Chrysler’s Dieter Zetsche was here. Bill Ford Jr. has walked the Resort halls. Lee Iacocca and current Ford CEO Mark Fields have attended, as have leaders of Toyota and Mercedes Benz and most Michigan governors, all making their way in August to what many believe is the most important automotive conference in the world.

The CAR MBS has been held at the Park Place Hotel, the Holiday Inn, on the Northwestern Michigan College campus, and for the last 36 years at the Grand Traverse Resort & Spa. By almost any measurement, the group seems to represent the Resort’s most important client.

“Grand Traverse Resort and Spa is privileged and honored to have such a prestigious group of domestic and international automotive executives, engineers and vendors meet here every year. Certainly, they come from all around the USA and many other countries to meet with each other, but they also come because of the beauty of the area,” says Resort GM Tim Norman.

From 7am until 7pm each of the four days, attendees are in workshops and attending panel discussions, many of which over the years have caused major headlines about everything from product introductions to fuel economy to seat belts to automated driving, which is on this year’s agenda. At night groups fan out across the resort and the entire region to vendor-sponsored parties and dinners. This year’s parties will be held at wineries, downtown restaurants, and along the shores of Torch Lake. Some attendees’ families join them for an extended vacation stay.

And that’s just the beginning of the impact on the region.

“Our guests fly into Cherry Capital Airport from literally all over the world, Germany, Japan, California,” says CAR’s Co-Director of Conference Strategy Brett Smith. “So they’ll come in at 9:30 or 10 at night, take a car to the resort, and wake up for breakfast the next morning. When those elevator doors open and they see the green and the Bay, we hear the same thing almost without exception. ‘I never knew. I’m going to bring my family back here or buy a place here,’ or ‘I’m going to tell my friends in Germany.’”

Though Smith says his organization has never measured the economic impact the event has had on northern Michigan, he says, “I would think clearly 51 years or bringing 1,000 people for four days…and the bonus of speakers coming from out of the area saying it’s inevitable they’ll come back and tell others” has great value.

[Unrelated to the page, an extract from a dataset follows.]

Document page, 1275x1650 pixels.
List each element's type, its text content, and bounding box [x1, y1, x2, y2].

That value is surely not lost on other towns. Smith says attendees have come to affectionately call the event the “Traverse City conference,” and that CAR “has had a great relationship with many people at the Resort.” But other cities – with five-star accommodations and conference centers that Traverse City doesn't have – are making strong pitches to lure the event away from northern Michigan.

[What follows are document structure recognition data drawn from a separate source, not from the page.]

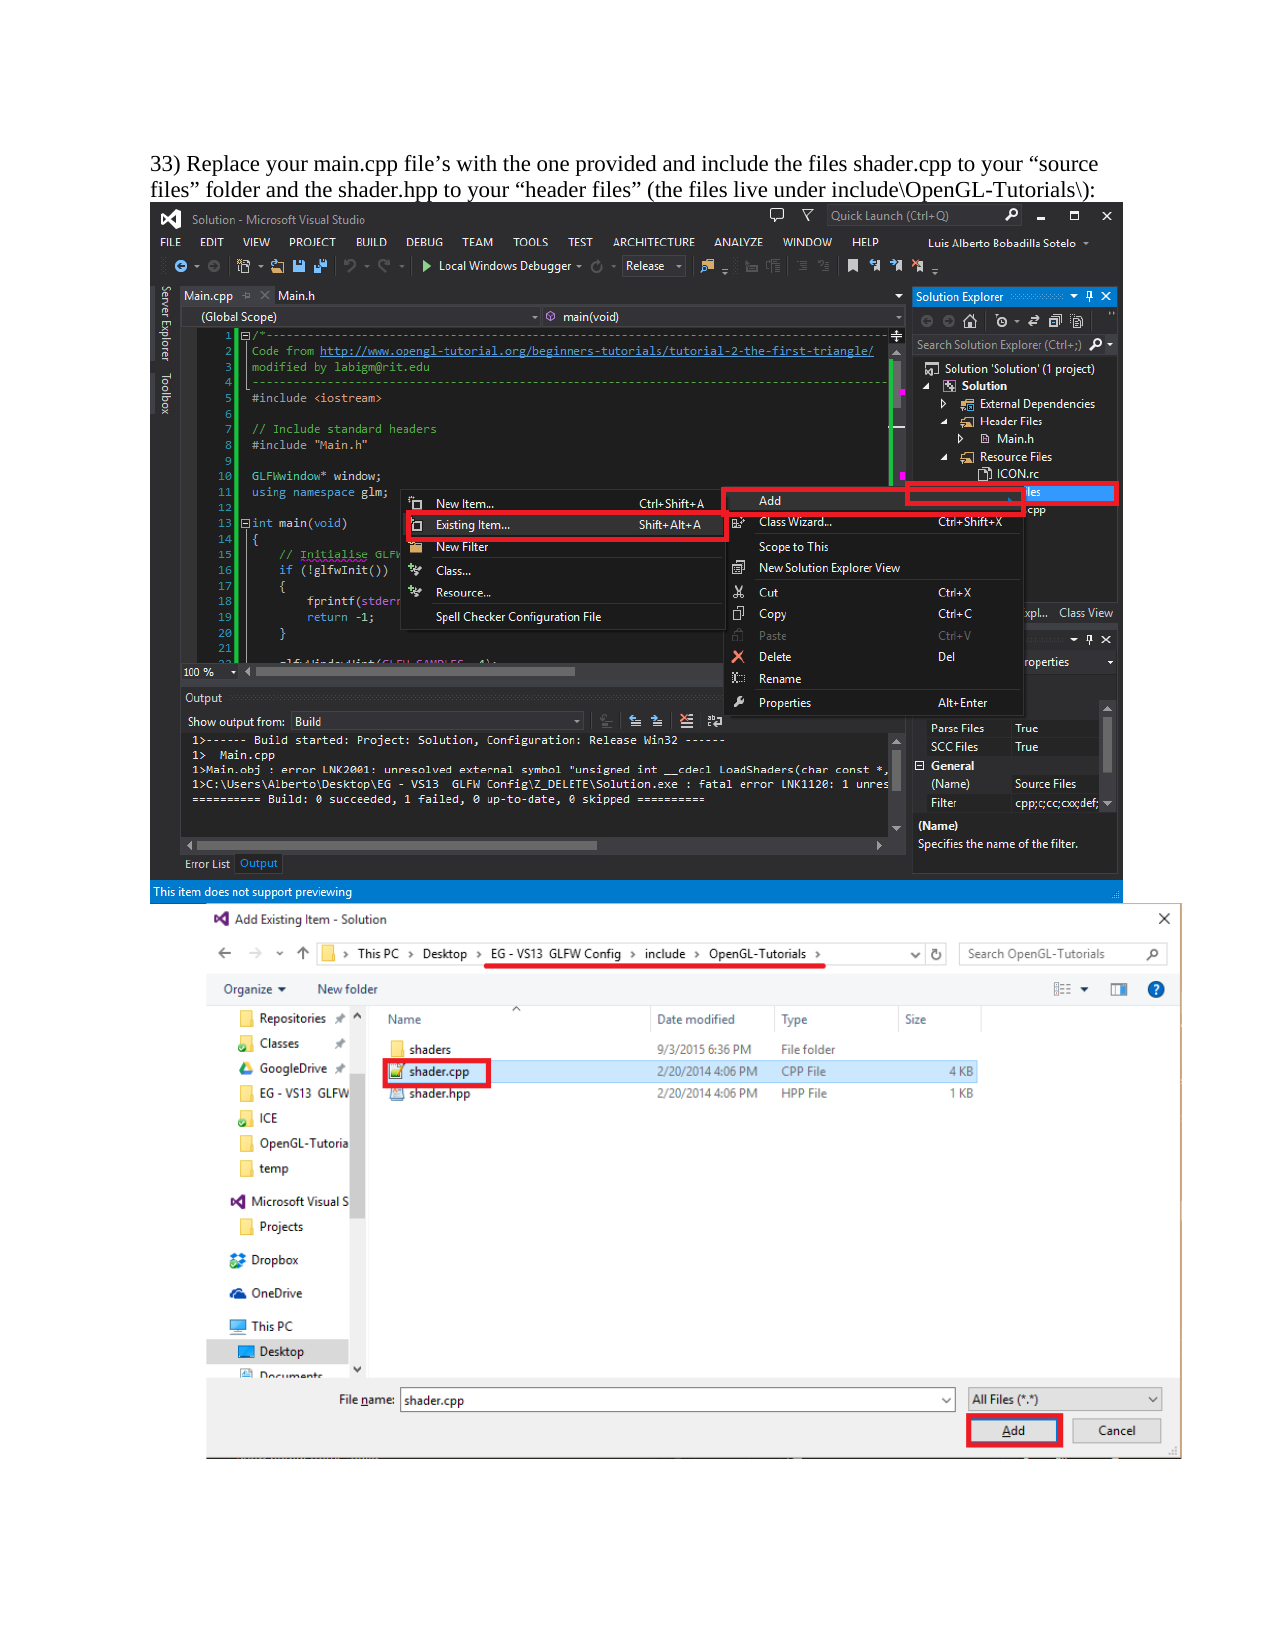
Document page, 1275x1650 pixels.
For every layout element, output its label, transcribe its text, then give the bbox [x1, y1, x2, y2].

picture [150, 202, 1182, 1459]
list 33) Replace your main.cpp file’s with the one provided and include the files shader.cpp to your “source files” folder and the shader.hpp to your “header files” (the files live under include\OpenGL-Tutorials\): [150, 150, 1125, 903]
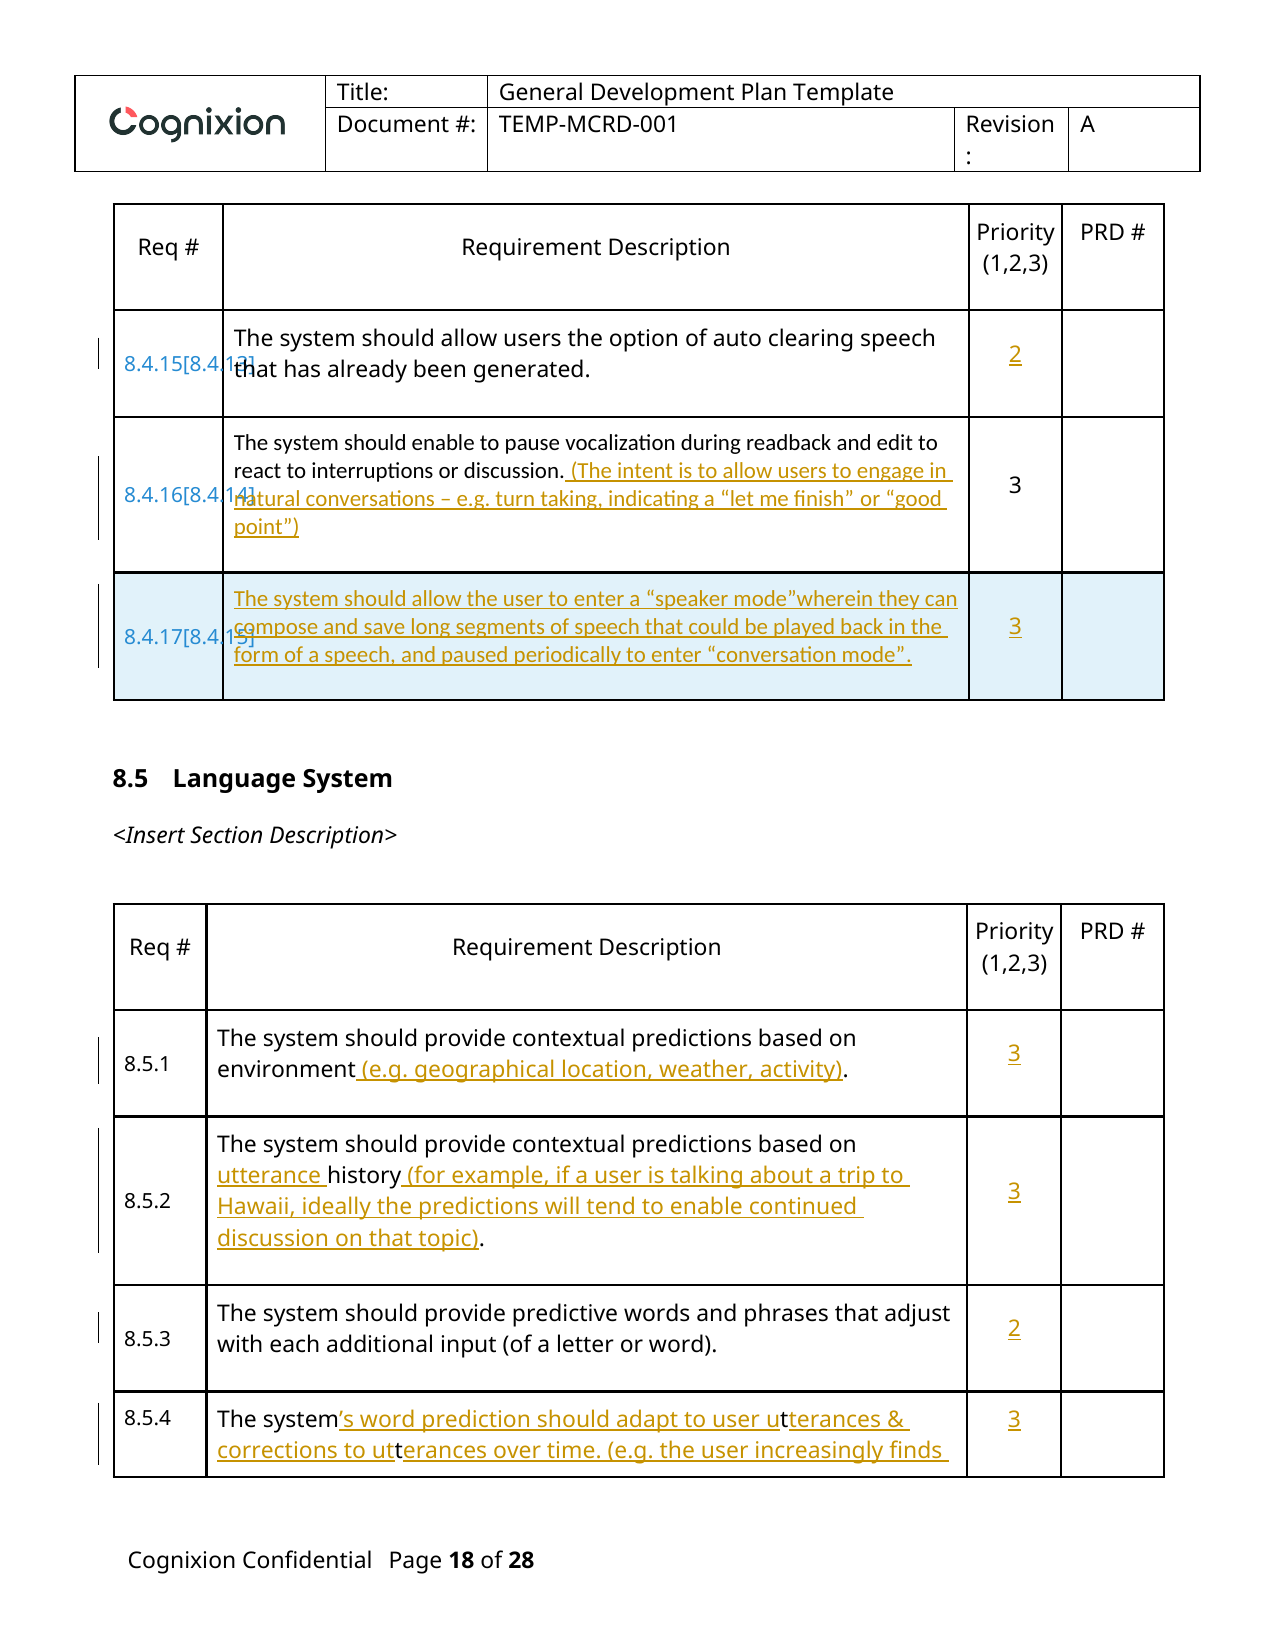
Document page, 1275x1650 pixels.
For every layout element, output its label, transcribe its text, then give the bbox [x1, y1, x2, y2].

picture [105, 101, 295, 146]
table_cell The system should enable to pause vocalization during readback and edit to react to interruptions or discussion. [224, 418, 968, 571]
table_cell The system should allow users the option of auto clearing speech that has already been generated. [224, 311, 968, 416]
table_cell [115, 1393, 205, 1476]
table_cell [1062, 1393, 1163, 1476]
table_header Priority (1,2,3) [970, 205, 1061, 309]
table_cell The systemtt [208, 1393, 966, 1476]
table_header Req # [115, 205, 222, 309]
table_cell [1062, 1118, 1163, 1284]
table_cell [115, 1286, 205, 1390]
table_cell [970, 311, 1061, 416]
table_cell [968, 1393, 1060, 1476]
table_header Req # [115, 905, 205, 1009]
table_cell [1062, 1286, 1163, 1390]
table_header Priority (1,2,3) [968, 905, 1060, 1009]
subtitle Language System [112, 760, 1162, 794]
table_cell [115, 1011, 205, 1115]
table_cell The system should provide contextual predictions based on history. [208, 1118, 966, 1284]
table_cell [968, 1011, 1060, 1115]
table_header Requirement Description [208, 905, 966, 1009]
table_header PRD # [1062, 905, 1163, 1009]
table_cell The system should provide predictive words and phrases that adjust with each additional input (of a letter or word). [208, 1286, 966, 1390]
table_cell [115, 311, 222, 416]
table_cell [115, 1118, 205, 1284]
table_header Requirement Description [224, 205, 968, 309]
table_cell The system should provide contextual predictions based on environment. [208, 1011, 966, 1115]
text <Insert Section Description> [112, 819, 1162, 851]
table_cell [1063, 311, 1163, 416]
table_cell 3 [970, 418, 1061, 571]
table_cell [968, 1118, 1060, 1284]
table_cell [1063, 418, 1163, 571]
table_cell [115, 418, 222, 571]
table_header PRD # [1063, 205, 1163, 309]
table_cell [1062, 1011, 1163, 1115]
table_cell [968, 1286, 1060, 1390]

“There are other options out there,” he says, “but fundamentally it’s [Traverse City] been an important part of our event. Whether it remains that way going forward is another discussion.”

Besides history, Traverse City’s minuses are also some of its strengths, Smith notes.

“Northern Michigan is a resort area that runs on resort time and mentality. That’s the good part but also a challenge. The location sort of locks you away; you can’t go back to the office, and it’s in a closed environment. That makes for great networking activity.”

The concentration of business power in one place has gotten at least one local leader’s attention. Grand Traverse County Administrator Tom Menzel believes there’s opportunity to connect with the automotive industry, attract some of its people and businesses to town, and eventually diversify the local economy.

“I was shocked when I got here that we weren’t part of this,” Menzel says of the conference. “When the top decisionmakers and policymakers are here in our county, we should at least know what their focus is and what they’re thinking." So for the first time, the county will partner with the Michigan Economic Development Corporation to participate in the event as an exhibitor and sponsor.

“I just don’t think we’re going to survive as just a tourist destination with people buying a big home and living here only six months,” Menzel says. “We’re going to have to start broadening our economic base.” He says he and key staff will act as “a sales and marketing organization for this area, introducing the wonderful aspects we have for them to move their business or a satellite office or subsidiary here.”